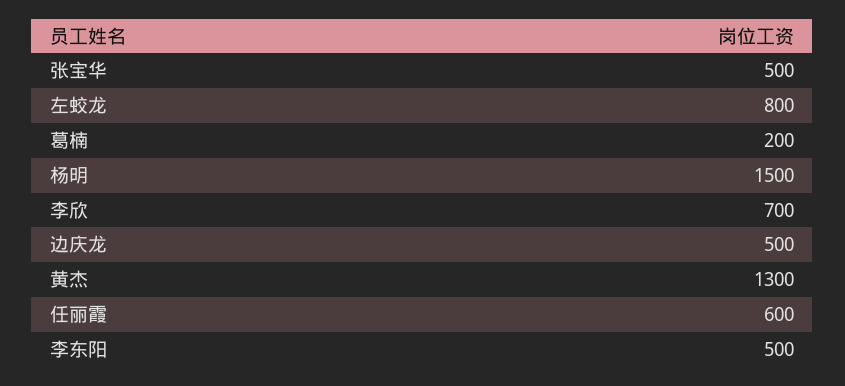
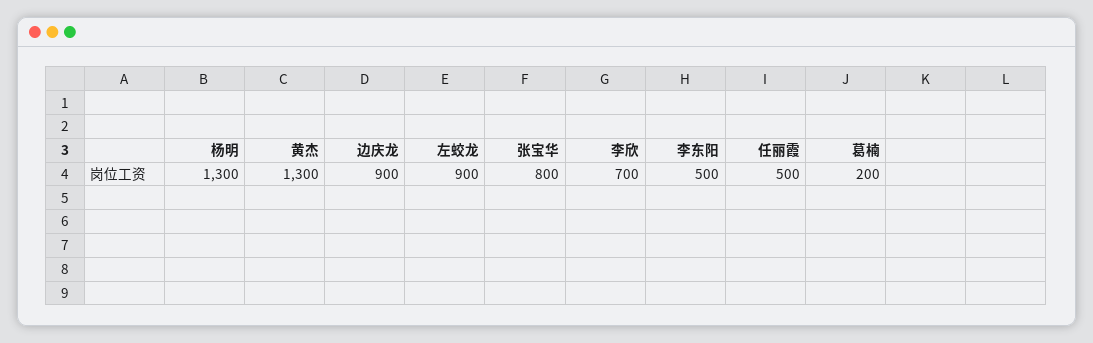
  {
-   "张宝华": 500,
+   "张宝华": 800,
-   "左蛟龙": 800,
+   "左蛟龙": 900,
    "葛楠": 200,
-   "杨明": 1500,
+   "杨明": 1300,
    "李欣": 700,
-   "边庆龙": 500,
+   "边庆龙": 900,
    "黄杰": 1300,
-   "任丽霞": 600,
+   "任丽霞": 500,
    "李东阳": 500
  }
□ □ □ □ □
### TO-DO ITEM
Keep the pictures out and print all the records exactly as they are.

### ANSWER BOX
  {
-   "张宝华": 500,
+   "张宝华": 800,
-   "左蛟龙": 800,
+   "左蛟龙": 900,
    "葛楠": 200,
-   "杨明": 1500,
+   "杨明": 1300,
    "李欣": 700,
-   "边庆龙": 500,
+   "边庆龙": 900,
    "黄杰": 1300,
-   "任丽霞": 600,
+   "任丽霞": 500,
    "李东阳": 500
  }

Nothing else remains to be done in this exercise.